Like many partners to people with Parkinson's, when Sandra was diagnosed, Jolyon suddenly found himself in the position of caring for his wife. When he first began to search online for information about caregiving, Jolyon was struck by the lack of practical information and tips. He explains, "There was a great deal of emotional venting and support and I don't denigrate that; but I wanted to know, for example, how to give a bed bath, how to transfer, how to dress someone and how I could modify our home to make life easier for both of us. I couldn't find any of that, so I had to fumble around as best I could. Now, I want to make what I've learned available to other caregivers". To support others going through similar experiences, he started a blog at www.aparkinsonslife.com, and wrote A Parkinson's Life: And a Caregiver's Roadmap, which is scheduled for publishing later this year.

As the years passed, Jolyon looked for further assistance through Parkinson Society British Columbia (PSBC). "I realized I needed to join a support group, so I contacted PSBC and was directed to such a group. The group facilitator would bring communications from PSBC to the meetings or distribute them by email, and I was surprised by the wealth of resources now being offered. There was information on webinars, conferences and various programs for PD patients". As a result of the scope of services offered through the Society, Jolyon has become a member.

Recently, Jolyon won a video contest with the American National Caregiving Conference. In his YouTube video submission, he describes how he changed his approach to dealing with Sandra's anxiety attacks, which were often brought on by problems that didn't exist. He found that instead of challenging her perceptions, it was more beneficial to the both of them to reassure her that everything was alright. This tactic ultimately put an end to her panic attacks.
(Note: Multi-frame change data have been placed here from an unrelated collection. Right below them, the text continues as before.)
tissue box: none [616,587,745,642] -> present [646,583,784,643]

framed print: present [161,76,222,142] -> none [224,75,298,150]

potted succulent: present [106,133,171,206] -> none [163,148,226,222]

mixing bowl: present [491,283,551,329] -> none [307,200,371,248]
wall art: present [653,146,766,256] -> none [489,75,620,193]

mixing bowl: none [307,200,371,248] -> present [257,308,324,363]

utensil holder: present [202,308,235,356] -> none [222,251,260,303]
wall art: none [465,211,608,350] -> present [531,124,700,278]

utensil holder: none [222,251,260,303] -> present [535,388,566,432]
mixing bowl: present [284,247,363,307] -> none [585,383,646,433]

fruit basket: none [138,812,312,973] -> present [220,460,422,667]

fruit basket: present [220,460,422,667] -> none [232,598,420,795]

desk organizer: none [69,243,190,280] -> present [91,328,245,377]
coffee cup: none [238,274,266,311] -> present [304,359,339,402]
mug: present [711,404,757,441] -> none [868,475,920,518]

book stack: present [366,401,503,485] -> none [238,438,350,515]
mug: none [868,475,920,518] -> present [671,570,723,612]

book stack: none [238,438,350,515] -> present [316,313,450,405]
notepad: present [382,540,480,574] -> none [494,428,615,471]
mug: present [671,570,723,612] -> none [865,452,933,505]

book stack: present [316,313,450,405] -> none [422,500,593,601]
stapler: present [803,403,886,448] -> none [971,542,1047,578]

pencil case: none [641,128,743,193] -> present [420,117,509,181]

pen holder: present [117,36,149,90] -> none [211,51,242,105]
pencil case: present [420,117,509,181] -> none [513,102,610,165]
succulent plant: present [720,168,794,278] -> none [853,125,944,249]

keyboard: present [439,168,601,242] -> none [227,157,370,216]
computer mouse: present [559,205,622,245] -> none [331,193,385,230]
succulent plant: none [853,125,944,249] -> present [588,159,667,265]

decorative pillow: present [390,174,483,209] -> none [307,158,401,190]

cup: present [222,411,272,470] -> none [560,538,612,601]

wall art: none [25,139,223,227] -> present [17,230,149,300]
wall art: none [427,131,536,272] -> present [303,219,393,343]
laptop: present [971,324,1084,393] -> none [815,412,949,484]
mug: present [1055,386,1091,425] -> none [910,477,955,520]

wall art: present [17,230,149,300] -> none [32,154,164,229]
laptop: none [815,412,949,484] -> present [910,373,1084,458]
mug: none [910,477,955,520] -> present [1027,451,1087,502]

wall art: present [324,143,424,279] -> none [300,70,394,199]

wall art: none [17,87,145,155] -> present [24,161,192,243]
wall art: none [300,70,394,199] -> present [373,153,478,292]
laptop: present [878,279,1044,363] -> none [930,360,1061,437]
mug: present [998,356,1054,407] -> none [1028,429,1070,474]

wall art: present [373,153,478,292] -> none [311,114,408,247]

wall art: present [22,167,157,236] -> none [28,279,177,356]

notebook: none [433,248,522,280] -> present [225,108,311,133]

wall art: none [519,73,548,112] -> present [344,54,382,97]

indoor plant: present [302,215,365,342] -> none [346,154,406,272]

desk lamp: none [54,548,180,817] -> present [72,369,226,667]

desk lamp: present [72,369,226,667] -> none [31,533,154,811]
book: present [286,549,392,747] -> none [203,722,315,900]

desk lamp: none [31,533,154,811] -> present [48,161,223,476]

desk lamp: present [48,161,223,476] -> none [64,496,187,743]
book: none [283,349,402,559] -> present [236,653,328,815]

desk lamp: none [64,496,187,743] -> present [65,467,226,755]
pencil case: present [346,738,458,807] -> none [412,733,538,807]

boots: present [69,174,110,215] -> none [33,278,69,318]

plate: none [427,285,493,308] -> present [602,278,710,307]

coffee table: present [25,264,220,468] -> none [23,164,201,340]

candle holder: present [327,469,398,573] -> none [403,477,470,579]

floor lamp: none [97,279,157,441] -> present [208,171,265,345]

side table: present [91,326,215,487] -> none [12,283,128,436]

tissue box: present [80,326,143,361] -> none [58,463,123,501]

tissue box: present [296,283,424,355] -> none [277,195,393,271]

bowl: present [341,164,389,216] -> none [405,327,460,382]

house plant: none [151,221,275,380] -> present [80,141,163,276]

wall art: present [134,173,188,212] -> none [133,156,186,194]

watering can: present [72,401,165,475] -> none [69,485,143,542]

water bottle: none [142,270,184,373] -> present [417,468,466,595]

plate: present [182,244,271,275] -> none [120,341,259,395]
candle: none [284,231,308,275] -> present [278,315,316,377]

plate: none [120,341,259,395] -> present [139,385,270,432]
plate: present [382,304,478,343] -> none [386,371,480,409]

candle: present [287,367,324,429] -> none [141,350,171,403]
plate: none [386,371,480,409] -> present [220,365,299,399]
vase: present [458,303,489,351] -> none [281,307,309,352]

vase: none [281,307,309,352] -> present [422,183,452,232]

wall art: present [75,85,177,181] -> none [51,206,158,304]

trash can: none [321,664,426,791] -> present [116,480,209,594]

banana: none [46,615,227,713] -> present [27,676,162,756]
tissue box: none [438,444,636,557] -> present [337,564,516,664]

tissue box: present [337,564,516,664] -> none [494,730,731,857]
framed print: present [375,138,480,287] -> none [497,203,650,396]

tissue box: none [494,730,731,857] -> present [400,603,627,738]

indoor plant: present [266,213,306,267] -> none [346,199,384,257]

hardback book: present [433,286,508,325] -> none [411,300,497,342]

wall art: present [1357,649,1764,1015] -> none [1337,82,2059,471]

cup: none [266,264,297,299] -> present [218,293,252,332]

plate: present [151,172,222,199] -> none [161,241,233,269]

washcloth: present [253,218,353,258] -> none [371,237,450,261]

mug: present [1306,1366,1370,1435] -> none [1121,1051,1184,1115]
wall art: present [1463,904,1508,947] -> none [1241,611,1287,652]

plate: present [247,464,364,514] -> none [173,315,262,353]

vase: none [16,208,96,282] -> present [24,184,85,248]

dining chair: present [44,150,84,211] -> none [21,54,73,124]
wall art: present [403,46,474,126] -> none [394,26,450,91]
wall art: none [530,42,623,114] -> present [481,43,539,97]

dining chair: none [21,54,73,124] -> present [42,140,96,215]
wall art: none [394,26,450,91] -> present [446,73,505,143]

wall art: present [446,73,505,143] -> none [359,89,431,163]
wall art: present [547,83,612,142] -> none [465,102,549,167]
When asked what he saw as the most important piece of advice for caregivers, Jolyon offered this: "Find someone you can talk to frankly and who won't judge you. Caregiving is brutal. It takes a toll both physically and mentally. Sooner or later, everyone needs to vent. So my advice is to find someone, a support group, a therapist or a spiritual leader, to whom you can unload…my primary advice to caregivers is to find a caregivers' support group."

About Jolyon Hallows: Jolyon Hallows is an instructor, writer, speaker and advocate for caregivers of Parkinson's disease. He resides in Burnaby, BC, and manages the blog, A Parkinson's Life And a Caregiver's Roadmap. He also volunteers with Parkinson Society British Columbia (PSBC) as part of the Speakers Bureau, providing talks pertaining to caregiving and Parkinson's disease in public and semi-public settings.